Apparent mineralocorticoid excess (AME) is a rare genetic disorder that affects the body’s regulation of salt and water balance. It is caused by mutations in the gene encoding 11β-hydroxysteroid dehydrogenase type 2 (11β-HSD2), an enzyme that converts the hormone cortisol to its inactive form, cortisone.
The symptoms of AME can vary but typically include high blood pressure, low blood potassium levels, and metabolic alkalosis. Individuals with AME may develop hypertension, electrolyte imbalances, and even kidney failure in severe cases.
Diagnosis of AME typically involves genetic testing to identify mutations in the 11β-HSD2 gene. Other tests may include measuring cortisol and aldosterone levels and sodium, potassium, and bicarbonate levels in the blood and urine.
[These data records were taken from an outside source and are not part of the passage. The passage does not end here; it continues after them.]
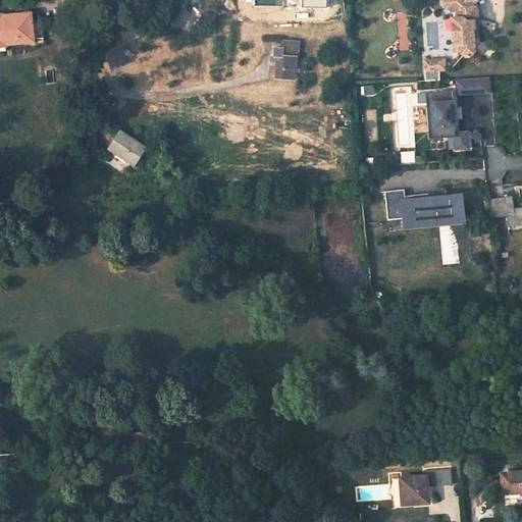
[(470,54),(474,50),(473,36),(472,36),(472,29),(473,29),(474,27),(474,19),(475,19),(474,5),(473,3),(468,0),(445,0),(445,3),(454,12),(458,11),(458,17),(453,17),(454,31),(455,31),(456,43),(460,43),(461,51),(465,55),(470,54)]
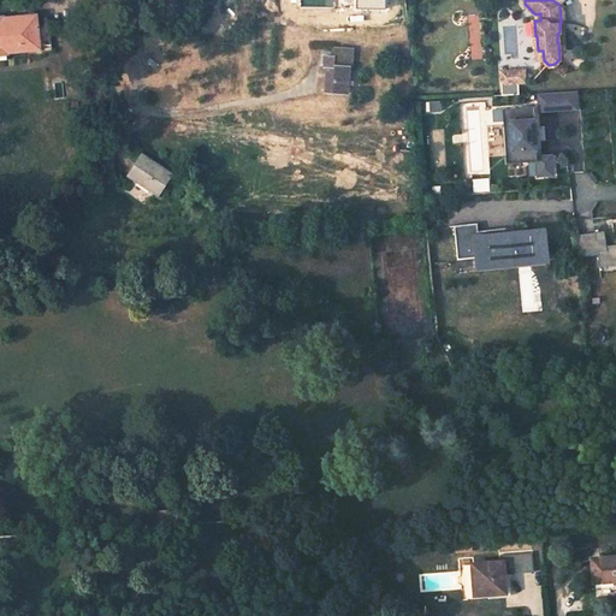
[(0,64),(7,64),(6,54),(9,54),(9,52),(41,48),(42,53),(53,52),(51,24),(39,25),(37,12),(3,16),(3,15),(0,13),(0,64)]
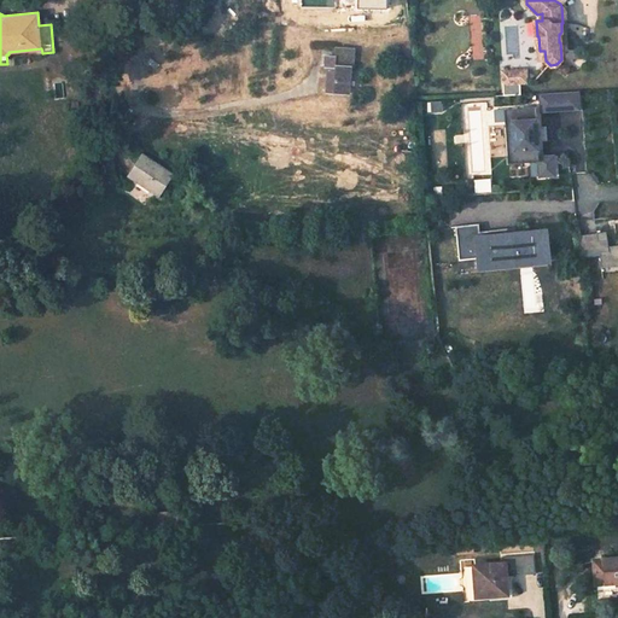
[(325,98),(345,98),(345,73),(349,73),(348,54),(330,54),(331,62),(320,63),(321,73),(324,73),(325,98)]
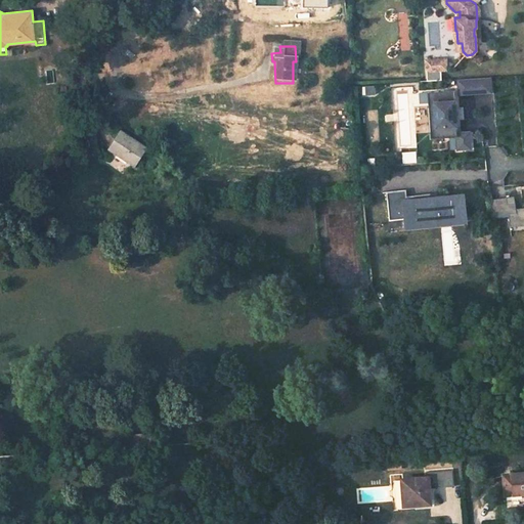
[(426,61),(431,61),(431,70),(447,69),(446,58),(426,59),(426,61)]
AME treatment typically involves using medications that block the effects of aldosterone, such as spironolactone and eplerenone. Sometimes, a low-salt diet and potassium supplements may also be recommended. Monitoring blood pressure, electrolyte levels, and kidney function is important to prevent complications.
Normally, cortisol, a hormone the adrenal gland produces, acts on the kidneys to increase reabsorption and promote potassium excretion. This process helps to maintain the body’s salt and water balance. However, in individuals with AME, the mutated 11β-HSD2 enzyme cannot convert cortisol to cortisone effectively. It leads to an excess of aldosterone-like effects, hence the “apparent mineralocorticoid excess.”